Franklin envisioned domestic and foreign revolutionaries coming together to "destabilize" the American government, to which he referred repeatedly as "the empire." He said foreign organizations should work to "destabilize empire internationally because it should allow us to open up a bigger fissure here within the States to cause problems for the empire."

"So we think of ourselves as part of a worldwide revolution," Franklin said. "Not just organizers, but revolutionaries that are part of a resistance struggle."

But Franklin lamented that leftist revolutionaries are not as en vogue as in prior eras, when the Soviet Union led a socialist bloc that harbored American revolutionaries.

"There's not a lot of friends that we have that can protect us," Franklin said. "There are not a lot of socialist states that have the power, let's say, [that they had] back … when there was actually a left bloc or a socialist bloc. So we are not going to receive a lot of support."

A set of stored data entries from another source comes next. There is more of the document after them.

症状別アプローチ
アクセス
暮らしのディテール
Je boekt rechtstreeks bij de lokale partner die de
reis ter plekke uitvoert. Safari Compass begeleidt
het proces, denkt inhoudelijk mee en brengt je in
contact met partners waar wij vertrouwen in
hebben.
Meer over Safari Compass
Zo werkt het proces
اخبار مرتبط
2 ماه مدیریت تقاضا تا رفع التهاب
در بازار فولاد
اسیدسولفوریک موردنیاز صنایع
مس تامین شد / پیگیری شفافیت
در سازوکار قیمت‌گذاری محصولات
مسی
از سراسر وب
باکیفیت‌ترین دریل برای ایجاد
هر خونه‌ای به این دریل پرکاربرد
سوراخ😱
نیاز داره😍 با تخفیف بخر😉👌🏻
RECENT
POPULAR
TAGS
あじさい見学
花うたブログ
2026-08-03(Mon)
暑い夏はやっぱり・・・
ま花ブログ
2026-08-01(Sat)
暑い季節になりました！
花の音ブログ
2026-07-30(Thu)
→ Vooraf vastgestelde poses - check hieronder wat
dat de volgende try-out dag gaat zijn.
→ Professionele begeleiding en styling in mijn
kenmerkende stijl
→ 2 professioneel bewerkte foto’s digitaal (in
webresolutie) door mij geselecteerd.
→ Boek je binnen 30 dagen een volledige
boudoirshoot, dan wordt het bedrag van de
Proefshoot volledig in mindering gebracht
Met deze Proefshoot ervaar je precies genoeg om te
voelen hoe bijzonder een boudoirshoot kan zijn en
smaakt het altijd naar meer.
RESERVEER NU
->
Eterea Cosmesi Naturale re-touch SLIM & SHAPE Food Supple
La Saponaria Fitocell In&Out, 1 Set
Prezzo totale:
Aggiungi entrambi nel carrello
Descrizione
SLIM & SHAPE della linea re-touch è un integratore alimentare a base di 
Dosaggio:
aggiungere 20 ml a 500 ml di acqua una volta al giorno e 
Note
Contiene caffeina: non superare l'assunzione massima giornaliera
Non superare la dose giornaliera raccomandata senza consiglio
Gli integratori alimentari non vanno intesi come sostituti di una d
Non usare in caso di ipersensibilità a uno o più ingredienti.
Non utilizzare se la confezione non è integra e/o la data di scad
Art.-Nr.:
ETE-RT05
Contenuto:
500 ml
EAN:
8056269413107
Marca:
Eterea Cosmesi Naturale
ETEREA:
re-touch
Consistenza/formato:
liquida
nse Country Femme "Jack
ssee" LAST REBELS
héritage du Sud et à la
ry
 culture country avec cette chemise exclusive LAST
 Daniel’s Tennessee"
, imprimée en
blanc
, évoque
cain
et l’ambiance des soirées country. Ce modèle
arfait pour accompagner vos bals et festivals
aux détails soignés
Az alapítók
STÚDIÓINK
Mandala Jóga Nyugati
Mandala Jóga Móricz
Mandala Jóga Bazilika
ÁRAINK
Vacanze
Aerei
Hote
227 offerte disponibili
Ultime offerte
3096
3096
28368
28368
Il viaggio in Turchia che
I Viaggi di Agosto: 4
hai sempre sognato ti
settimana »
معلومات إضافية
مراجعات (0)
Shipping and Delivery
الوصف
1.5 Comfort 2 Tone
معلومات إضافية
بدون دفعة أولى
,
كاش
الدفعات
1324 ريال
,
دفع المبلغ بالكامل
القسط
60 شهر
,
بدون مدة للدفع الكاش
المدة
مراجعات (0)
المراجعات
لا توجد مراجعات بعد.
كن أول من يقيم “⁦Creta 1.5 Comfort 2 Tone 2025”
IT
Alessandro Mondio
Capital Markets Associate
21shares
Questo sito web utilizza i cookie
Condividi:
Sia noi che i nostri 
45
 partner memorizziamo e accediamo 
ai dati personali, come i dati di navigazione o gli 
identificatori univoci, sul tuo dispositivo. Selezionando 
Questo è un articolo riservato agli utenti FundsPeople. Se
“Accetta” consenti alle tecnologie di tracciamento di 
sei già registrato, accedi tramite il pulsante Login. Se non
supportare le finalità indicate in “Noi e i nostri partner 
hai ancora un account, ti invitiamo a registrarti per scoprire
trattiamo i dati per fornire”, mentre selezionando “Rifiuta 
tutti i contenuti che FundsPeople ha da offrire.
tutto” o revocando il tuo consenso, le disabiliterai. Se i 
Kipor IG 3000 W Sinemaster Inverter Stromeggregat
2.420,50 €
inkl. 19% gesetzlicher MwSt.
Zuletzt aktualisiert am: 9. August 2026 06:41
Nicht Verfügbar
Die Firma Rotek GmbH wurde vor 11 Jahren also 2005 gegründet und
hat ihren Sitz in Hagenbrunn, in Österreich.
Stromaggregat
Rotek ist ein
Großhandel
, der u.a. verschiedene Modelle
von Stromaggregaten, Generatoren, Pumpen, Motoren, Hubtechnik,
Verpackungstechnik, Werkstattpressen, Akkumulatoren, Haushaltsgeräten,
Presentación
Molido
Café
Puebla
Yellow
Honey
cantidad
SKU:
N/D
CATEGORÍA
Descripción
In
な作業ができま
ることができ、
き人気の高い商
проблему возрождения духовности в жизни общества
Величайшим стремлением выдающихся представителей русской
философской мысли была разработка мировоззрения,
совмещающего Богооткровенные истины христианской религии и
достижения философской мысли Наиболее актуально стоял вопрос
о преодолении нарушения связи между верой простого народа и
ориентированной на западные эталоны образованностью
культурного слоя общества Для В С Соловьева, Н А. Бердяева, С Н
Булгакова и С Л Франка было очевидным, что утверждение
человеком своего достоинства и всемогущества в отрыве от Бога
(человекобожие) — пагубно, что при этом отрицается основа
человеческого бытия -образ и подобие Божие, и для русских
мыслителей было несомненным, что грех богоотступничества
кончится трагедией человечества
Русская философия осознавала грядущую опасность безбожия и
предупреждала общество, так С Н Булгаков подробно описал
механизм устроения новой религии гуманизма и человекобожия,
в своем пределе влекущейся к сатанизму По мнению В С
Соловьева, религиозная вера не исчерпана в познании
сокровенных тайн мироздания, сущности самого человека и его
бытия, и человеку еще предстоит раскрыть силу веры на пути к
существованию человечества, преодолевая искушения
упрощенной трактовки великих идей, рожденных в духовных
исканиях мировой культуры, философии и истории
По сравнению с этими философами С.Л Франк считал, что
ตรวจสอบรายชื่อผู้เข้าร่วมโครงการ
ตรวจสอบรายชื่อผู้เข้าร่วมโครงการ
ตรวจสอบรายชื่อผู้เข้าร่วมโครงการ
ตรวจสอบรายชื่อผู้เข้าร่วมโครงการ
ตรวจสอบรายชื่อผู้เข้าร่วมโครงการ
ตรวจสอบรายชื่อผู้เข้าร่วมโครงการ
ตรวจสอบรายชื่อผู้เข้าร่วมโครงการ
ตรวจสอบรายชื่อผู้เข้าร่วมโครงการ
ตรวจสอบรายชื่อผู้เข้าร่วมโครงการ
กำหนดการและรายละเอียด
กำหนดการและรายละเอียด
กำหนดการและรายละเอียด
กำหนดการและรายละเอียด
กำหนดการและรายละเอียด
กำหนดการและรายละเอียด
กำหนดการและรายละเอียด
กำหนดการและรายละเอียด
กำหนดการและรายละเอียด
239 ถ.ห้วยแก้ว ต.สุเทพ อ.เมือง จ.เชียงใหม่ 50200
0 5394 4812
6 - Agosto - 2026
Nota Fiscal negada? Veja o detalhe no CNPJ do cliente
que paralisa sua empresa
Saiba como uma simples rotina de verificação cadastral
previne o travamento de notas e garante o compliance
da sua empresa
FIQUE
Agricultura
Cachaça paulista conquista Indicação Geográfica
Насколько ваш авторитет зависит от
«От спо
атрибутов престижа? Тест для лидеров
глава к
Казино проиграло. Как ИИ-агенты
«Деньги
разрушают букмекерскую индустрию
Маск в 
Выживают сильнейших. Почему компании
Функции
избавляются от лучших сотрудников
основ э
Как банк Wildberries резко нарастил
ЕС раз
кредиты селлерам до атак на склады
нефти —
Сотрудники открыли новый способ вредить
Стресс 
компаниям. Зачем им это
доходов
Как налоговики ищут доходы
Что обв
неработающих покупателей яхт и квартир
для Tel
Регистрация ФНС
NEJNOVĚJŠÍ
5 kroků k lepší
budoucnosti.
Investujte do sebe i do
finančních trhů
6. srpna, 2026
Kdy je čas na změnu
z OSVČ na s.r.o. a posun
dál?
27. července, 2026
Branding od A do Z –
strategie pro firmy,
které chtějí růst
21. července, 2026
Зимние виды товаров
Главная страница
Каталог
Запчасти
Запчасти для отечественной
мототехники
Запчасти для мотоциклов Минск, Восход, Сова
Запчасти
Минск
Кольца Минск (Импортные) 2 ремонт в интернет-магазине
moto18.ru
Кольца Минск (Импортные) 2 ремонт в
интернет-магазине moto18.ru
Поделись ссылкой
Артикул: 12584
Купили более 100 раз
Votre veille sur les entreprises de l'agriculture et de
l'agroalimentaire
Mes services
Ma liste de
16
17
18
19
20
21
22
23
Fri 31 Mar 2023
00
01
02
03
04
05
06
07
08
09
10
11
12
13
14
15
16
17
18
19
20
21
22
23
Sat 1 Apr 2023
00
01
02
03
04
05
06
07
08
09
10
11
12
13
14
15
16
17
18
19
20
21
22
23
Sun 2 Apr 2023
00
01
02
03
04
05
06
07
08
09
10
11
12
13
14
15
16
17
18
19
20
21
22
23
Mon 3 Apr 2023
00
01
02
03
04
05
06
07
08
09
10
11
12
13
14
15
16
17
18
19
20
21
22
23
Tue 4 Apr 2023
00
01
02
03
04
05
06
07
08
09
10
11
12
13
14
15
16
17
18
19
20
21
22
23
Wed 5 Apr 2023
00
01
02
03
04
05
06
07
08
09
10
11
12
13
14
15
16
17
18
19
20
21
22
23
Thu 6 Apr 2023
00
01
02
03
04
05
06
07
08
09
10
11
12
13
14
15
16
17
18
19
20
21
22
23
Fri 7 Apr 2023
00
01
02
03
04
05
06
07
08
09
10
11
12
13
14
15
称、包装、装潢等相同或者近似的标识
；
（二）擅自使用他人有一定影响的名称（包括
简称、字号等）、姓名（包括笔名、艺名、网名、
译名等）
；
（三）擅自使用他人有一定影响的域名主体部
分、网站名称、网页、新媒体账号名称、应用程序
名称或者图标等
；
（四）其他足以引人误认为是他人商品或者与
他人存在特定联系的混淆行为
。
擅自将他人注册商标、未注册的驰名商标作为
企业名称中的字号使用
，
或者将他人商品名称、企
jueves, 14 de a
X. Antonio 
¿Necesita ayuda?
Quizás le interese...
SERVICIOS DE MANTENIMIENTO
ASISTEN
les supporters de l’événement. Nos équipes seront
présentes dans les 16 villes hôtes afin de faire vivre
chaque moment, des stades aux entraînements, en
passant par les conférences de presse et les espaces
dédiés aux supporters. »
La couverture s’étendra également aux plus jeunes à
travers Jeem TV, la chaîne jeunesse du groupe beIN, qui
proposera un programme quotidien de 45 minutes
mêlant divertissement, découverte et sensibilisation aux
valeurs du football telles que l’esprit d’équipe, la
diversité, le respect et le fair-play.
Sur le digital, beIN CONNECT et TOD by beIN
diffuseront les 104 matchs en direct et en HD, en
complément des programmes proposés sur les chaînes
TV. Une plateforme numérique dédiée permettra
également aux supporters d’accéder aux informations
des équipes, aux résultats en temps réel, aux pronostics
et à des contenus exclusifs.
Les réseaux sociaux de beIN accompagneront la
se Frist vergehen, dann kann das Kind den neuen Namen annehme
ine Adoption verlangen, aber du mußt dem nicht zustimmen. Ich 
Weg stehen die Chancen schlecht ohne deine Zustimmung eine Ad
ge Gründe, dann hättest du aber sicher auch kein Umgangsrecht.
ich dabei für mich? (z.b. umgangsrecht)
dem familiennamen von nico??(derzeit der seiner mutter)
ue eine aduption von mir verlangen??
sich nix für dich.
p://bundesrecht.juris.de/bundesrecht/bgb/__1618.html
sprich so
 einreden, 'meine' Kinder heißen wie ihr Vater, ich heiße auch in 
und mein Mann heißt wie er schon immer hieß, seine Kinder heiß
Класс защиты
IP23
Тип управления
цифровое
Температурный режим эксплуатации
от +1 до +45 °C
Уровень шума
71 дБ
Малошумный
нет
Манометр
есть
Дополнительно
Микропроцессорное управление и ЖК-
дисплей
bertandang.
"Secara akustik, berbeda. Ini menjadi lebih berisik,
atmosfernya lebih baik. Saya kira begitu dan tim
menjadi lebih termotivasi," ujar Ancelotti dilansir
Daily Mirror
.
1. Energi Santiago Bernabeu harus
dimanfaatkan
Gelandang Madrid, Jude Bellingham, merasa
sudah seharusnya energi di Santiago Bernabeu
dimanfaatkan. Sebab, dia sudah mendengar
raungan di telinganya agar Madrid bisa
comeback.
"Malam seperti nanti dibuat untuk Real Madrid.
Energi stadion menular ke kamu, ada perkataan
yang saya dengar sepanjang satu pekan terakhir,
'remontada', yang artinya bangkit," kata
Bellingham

"The propaganda … remains so strong and blinding that in a lot of ways it has impaired us from being able to put forth militant-left radical ideas that are [resonating] with our people," Franklin went on.

Franklin concluded his remarks by teasing plans to protest America's 250th birthday celebration this year.

"People are going to be easily propagandized into believing these ideas that the 250th anniversary of the United States is something to celebrate, as opposed to be disgusted by," he said.

Community Movement Builders and Black Men Build did not respond to requests for comment. None of their donors responded to comment requests.